Winter is 7 years older than I am and Willow is 4 years older. My parents admired us like crazy. They would do all they could for us daily. Like superheroes! 

This was a while ago though. Know I am 17. Im a whole different person. I don't rock princess dresses and skirts. I don't twirl around and look at my self in the mirror. I simply wake up and give myself 12 minutes exactly to look into the mirror. No longer. 

 I am no strait A student.  In fact, Im a strait D student. I don't care about what anyone has to say to me. I just listen to the rules of marijuana. Yes Marijuana is my new mother. It rules me and I HAVE to obey it.

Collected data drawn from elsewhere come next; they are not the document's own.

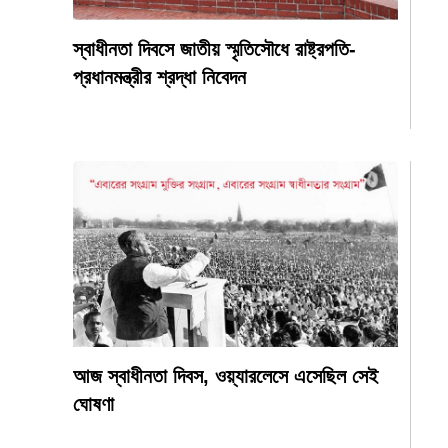
স্বাধীনতা দিবসে জাতীয় স্মৃতিসৌধে রাষ্ট্রপতি-
প্রধানমন্ত্রীর শ্রদ্ধা নিবেদন
আজ স্বাধীনতা দিবস, ওয়্যারলেসে এসেছিল সেই
ঘোষণা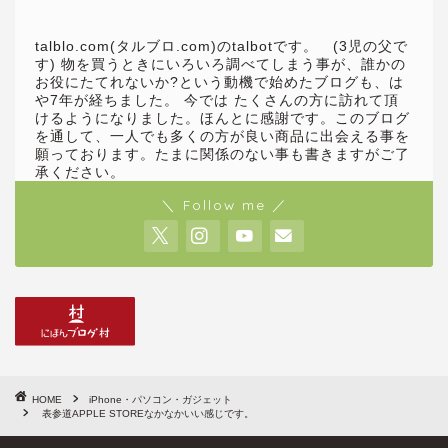
talblo.com(タルブロ.com)のtalbotです。 (3児の父で
す) 物を買うときにいろいろ調べてしまう事が、誰かの
お役にたてれないか?という動機で始めたブログも、は
や7年が経ちました。 今では たくさんの方に訪れて頂
けるようになりました。ほんとに感謝です。このブログ
を通して、一人でも多くの方が良い商品に出会える事を
願っております。たまに関係のない事も書きますがご了
承ください。
＼ Follow me ／
HOME
iPhone・パソコン・ガジェット
表参道APPLE STOREなかなかいい感じです。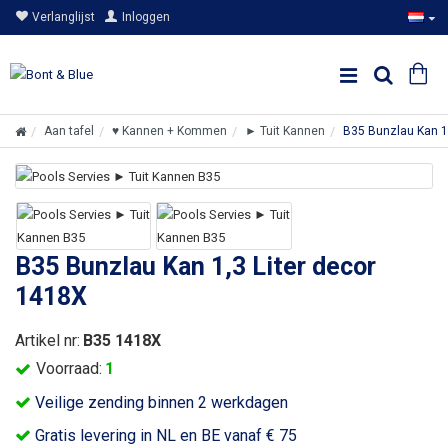
Verlanglijst
Inloggen
Aan tafel
♥ Kannen + Kommen
► Tuit Kannen
B35 Bunzlau Kan 1
B35 Bunzlau Kan 1,3 Liter decor
1418X
Artikel nr:
B35 1418X
Voorraad:
1
Veilige zending binnen 2 werkdagen
Gratis levering in NL en BE vanaf € 75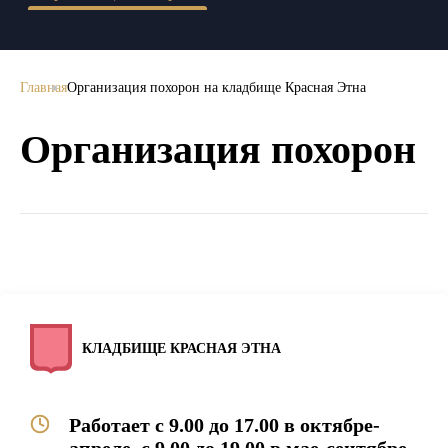
Главная
Организация похорон на кладбище Красная Этна
Организация похорон
КЛАДБИЩЕ КРАСНАЯ ЭТНА
Работает с 9.00 до 17.00 в октябре-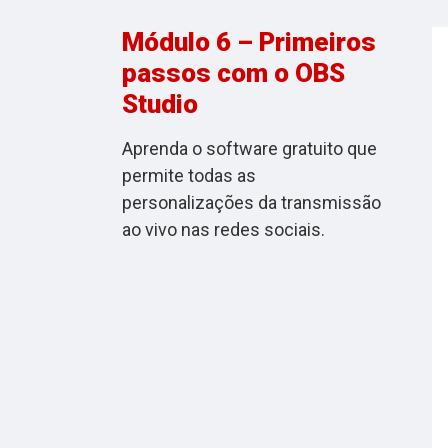
Módulo 6 – Primeiros
passos com o OBS
Studio
Aprenda o software gratuito que
permite todas as
personalizações da transmissão
ao vivo nas redes sociais.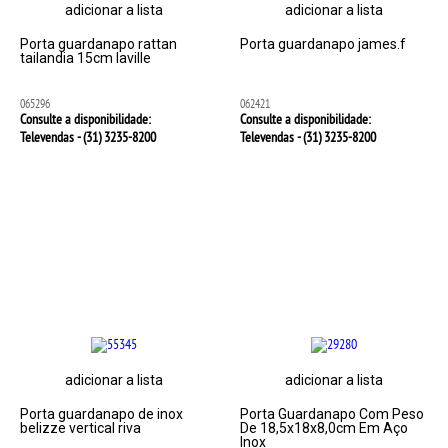
adicionar a lista
adicionar a lista
Porta guardanapo rattan
Porta guardanapo james.f
tailandia 15cm laville
065296
062421
Consulte a disponibilidade:
Consulte a disponibilidade:
Televendas - (31)
3235-8200
Televendas - (31)
3235-8200
adicionar a lista
adicionar a lista
Porta guardanapo de inox
Porta Guardanapo Com Peso
belizze vertical riva
De 18,5x18x8,0cm Em Aço
Inox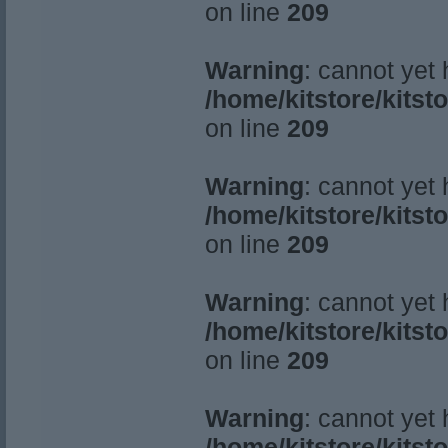
on line
209
Warning
: cannot yet
/home/kitstore/kitst
on line
209
Warning
: cannot yet
/home/kitstore/kitst
on line
209
Warning
: cannot yet
/home/kitstore/kitst
on line
209
Warning
: cannot yet
/home/kitstore/kitst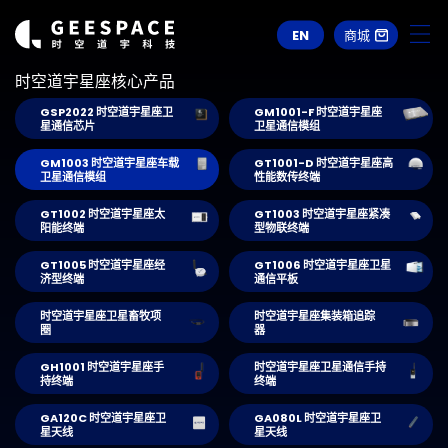
EN
商城
时空道宇星座核心产品
GSP2022 时空道宇星座卫
GM1001-F 时空道宇星座
星通信芯片
卫星通信模组
GM1003 时空道宇星座车载
GT1001-D 时空道宇星座高
卫星通信模组
性能数传终端
GT1002 时空道宇星座太
GT1003 时空道宇星座紧凑
阳能终端
型物联终端
GT1005 时空道宇星座经
GT1006 时空道宇星座卫星
济型终端
通信平板
时空道宇星座卫星畜牧项
时空道宇星座集装箱追踪
圈
器
GH1001 时空道宇星座手
时空道宇星座卫星通信手持
持终端
终端
GA120C 时空道宇星座卫
GA080L 时空道宇星座卫
星天线
星天线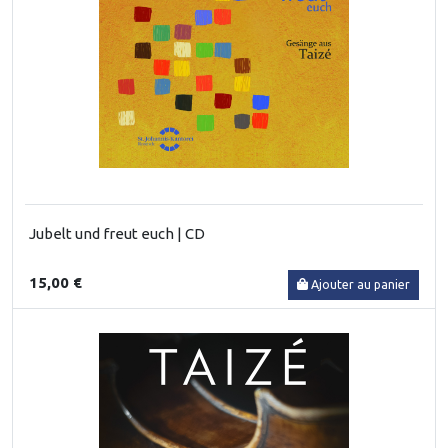
Jubelt und freut euch | CD
15,00 €
Ajouter au panier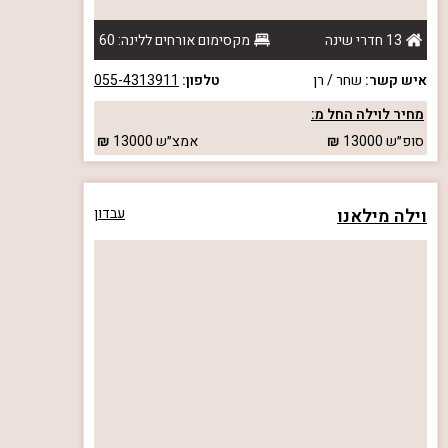
13 חדרי שינה
מקסימום אורחים ללינה: 60
איש קשר:
שחר / רן
טלפון:
055-4313911
מחיר לוילה החל מ:
סופ״ש
13000
אמצ״ש
13000
וילה מילאנו
עבדון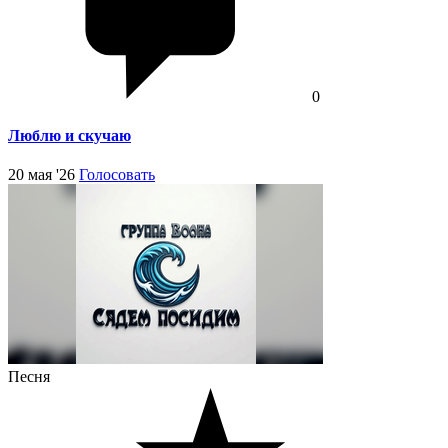
0
Люблю и скучаю
20 мая '26
Голосовать
Песня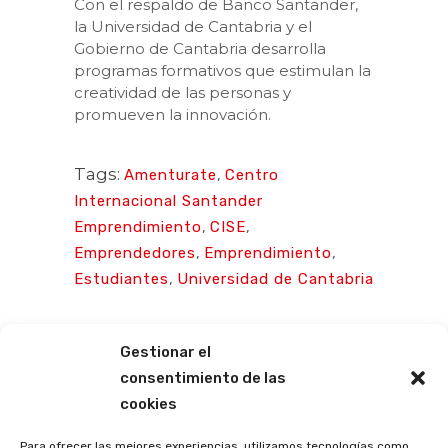
Con el respaldo de Banco Santander,
la Universidad de Cantabria y el
Gobierno de Cantabria desarrolla
programas formativos que estimulan la
creatividad de las personas y
promueven la innovación.
Tags:
Amenturate
,
Centro
Internacional Santander
Emprendimiento
,
CISE
,
Emprendedores
,
Emprendimiento
,
Estudiantes
,
Universidad de Cantabria
Gestionar el
consentimiento de las
cookies
Para ofrecer las mejores experiencias, utilizamos tecnologías como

 I used to feel loved by my family but I have noticed that my "family" doesn't care about me.

My parents only care about Winter and Willow. They only associate there lives with them. I am worthless. My mom and dad bring home love and presents for my sisters, but they bring me some down right dirty whippings. 

I feel like a piece of trash blowing vigorously in the wind. Lately, I have been doing things i shouldn't have. This morning I woke up on someones front lawn when the sprinklers came on. I don't remember anything from the night before except a lot of fucking drugs. I remember a party and something else. I'd rather not say...                 

As great as not knowing where I am, I also don't know where the hell my car is. My parents are going to kill me. "Oh screw it. Its not like they will notice."HOLY.... I have school in like 40 minutes.  I gathered my crap up from the soaking wet grass and somehow found my way home.

 I crawled through my window and got in my bed. As my eyes started to rest and my mind start to destress...."BEEP BEEP BEEP BEEP" SHIT!!! Ugh not even five minutes of sleep and I have go to school right now.